Introduction to Data Wrangling -- Reading

Definition points out that:
	(1)the ultimate goal of data wrangling is to make data useful, and
	(2)the output of data wrangling consists of both a clean data and an editable and auditable 
transcript of data manipulation performed. The transcript should also be reusable and could be 
potentially adapted to other similar datasets.

In conclusion, real-world data is usually incomplete, dirty and inconsistent, and particularly there
is a lot of it. Therefore, data wrangling techniques, in particular, automated techniques, are needed
to improve the accuracy and efficiency of the downstream data analysis tools.
	"Current data quality problems cost U.S. business more than 600 billion dollars a year."
	"Between 30% to 80% of the data analysis task is spent on cleaning and understanding the data."

	Data cleaning: A set of operations that impute missing values, resolve, identify/remove 
outliers, unify data formats and so on.
	Data integration: A process of merging data from different sources into a coherent store. It 
often comprises resolving duplicated records, detecting conflicts in data values, finding redundant
attributes values, schema matching, etc.
	Data normalisation and aggregation: Data normalisation is to adjust attribute values measured 
on different scales to a common scale, and data aggregation is to combine data from several
measurements.
	Data reduction: It produces a reduced representation of the original data in volume via 
diverse techniques, e.g., feature selection, dimension reduction, instance sampling.
	Data discretization: Transforming numerical attributes into nominal attributes (part of data
reduction but with particular importance in data preprocessing) is called data discretization. There
are various techniques can be used to perform data discretization, such as binning methods,
histogram analysis, clustering analysis, segmentation by natural partitioning, etc.
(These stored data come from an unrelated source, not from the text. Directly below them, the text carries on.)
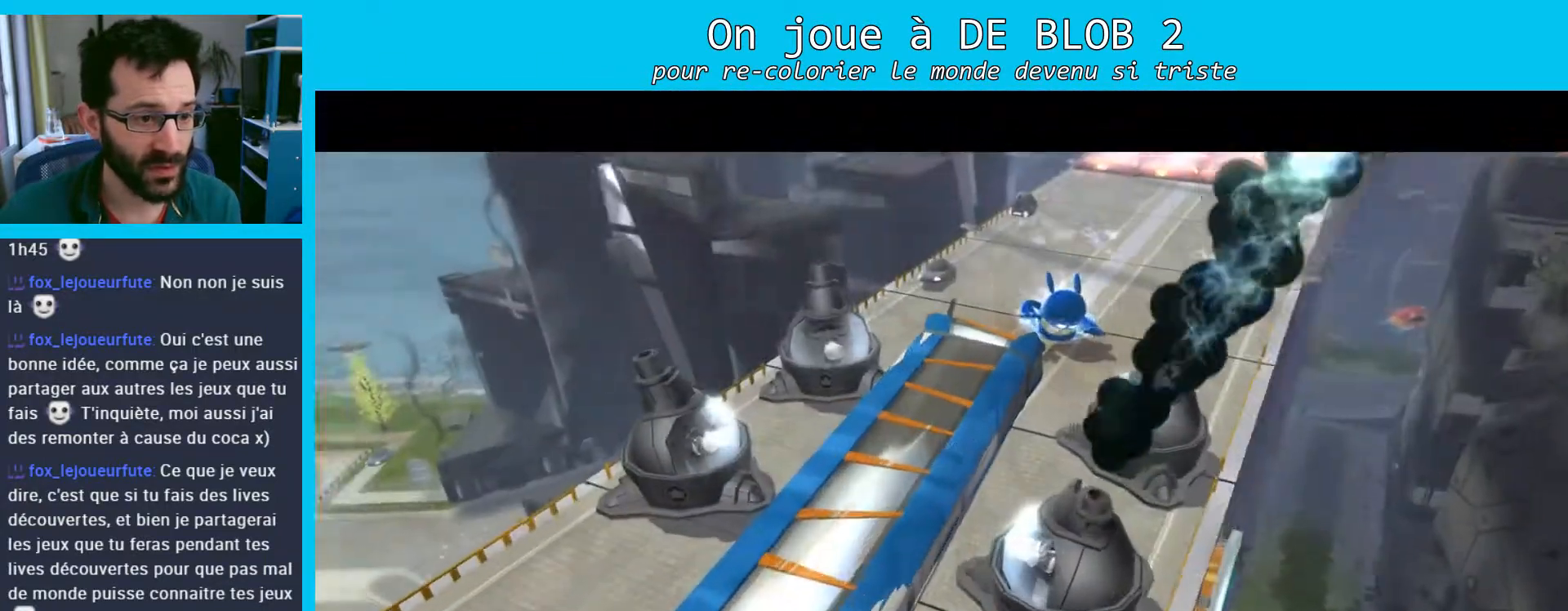
{"buttons": ["L2"], "left_stick": "down", "right_stick": "center", "events": [[100, "R2", "down"], [200, "R2", "up"], [267, "R2", "down"], [367, "R2", "up"]]}
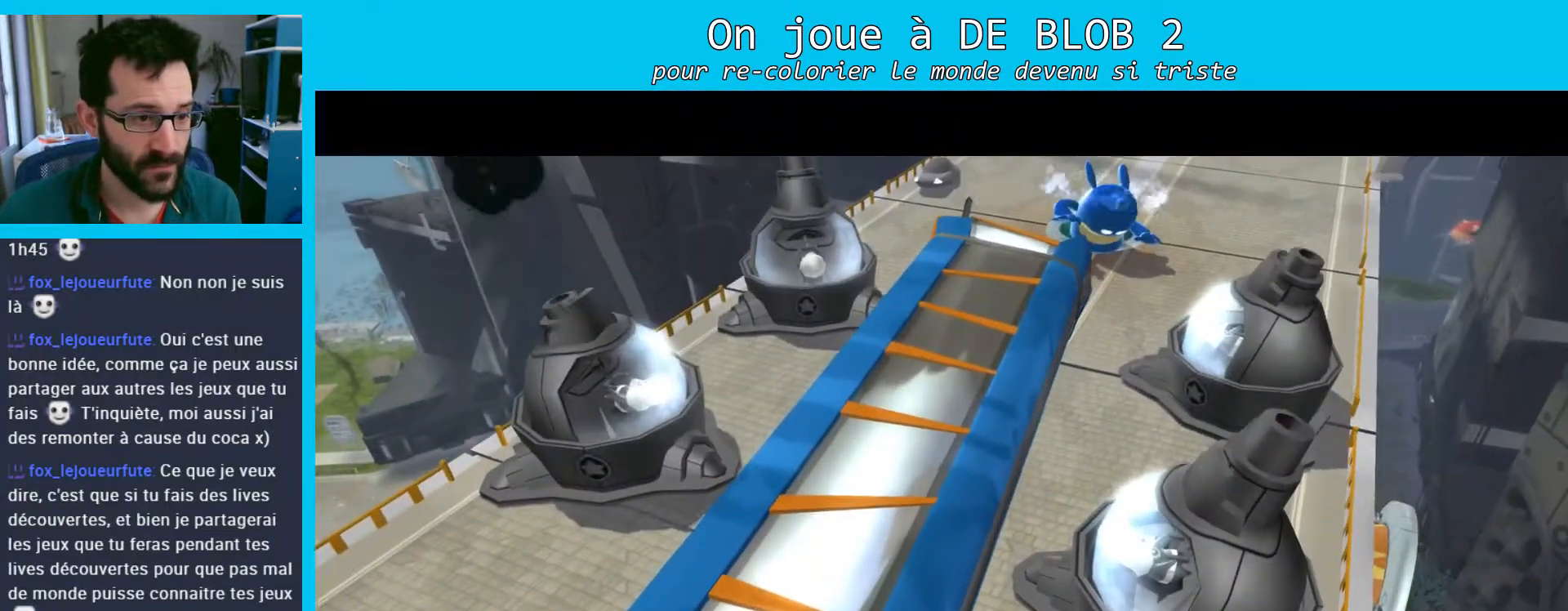
{"buttons": [], "left_stick": "center", "right_stick": "left", "events": [[33, "L2", "up"], [167, "left_stick", "center"], [500, "right_stick", "left"]]}
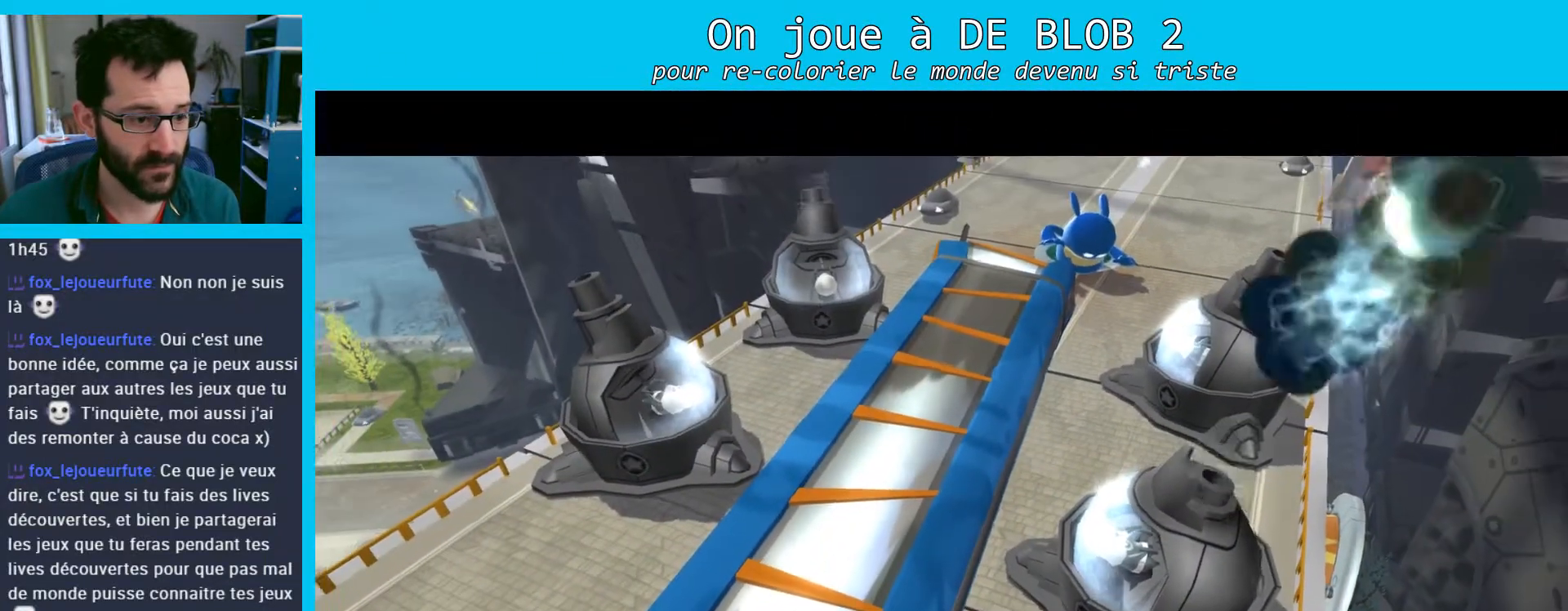
{"buttons": [], "left_stick": "center", "right_stick": "center", "events": [[400, "right_stick", "center"]]}
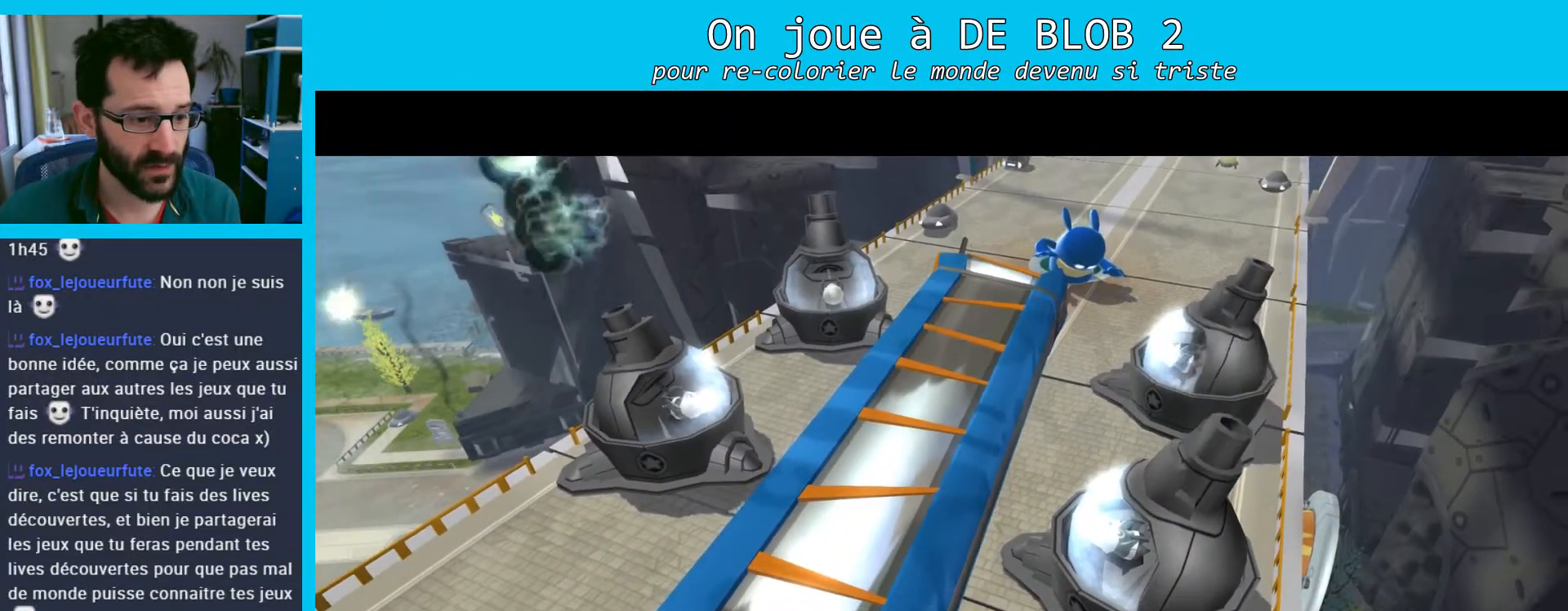
{"buttons": ["A"], "left_stick": "center", "right_stick": "center", "events": [[500, "A", "down"]]}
1. Data acquisition: Gather data from different resources, e.g., the web, sensors, and conventional
databases via API requests (e.g., Twitter's API and Google API), web scraping (acquiring data from
the Internet through many ways other than API access), etc. Tools used include various python
package, pandas, R, etc.
2. Data loading & extracting: Load and parse data stored in many different formats, like XML,
JSON, CSV, natural language text, etc. Tools used include, for instance, Beautiful Soup
(http://www.crummy.com/software/BeautifulSoup/) (one of many python packages for parsing XML/HTML),
regular expressions, NLTK (http://www.nltk.org/) (a python package for natural language processing).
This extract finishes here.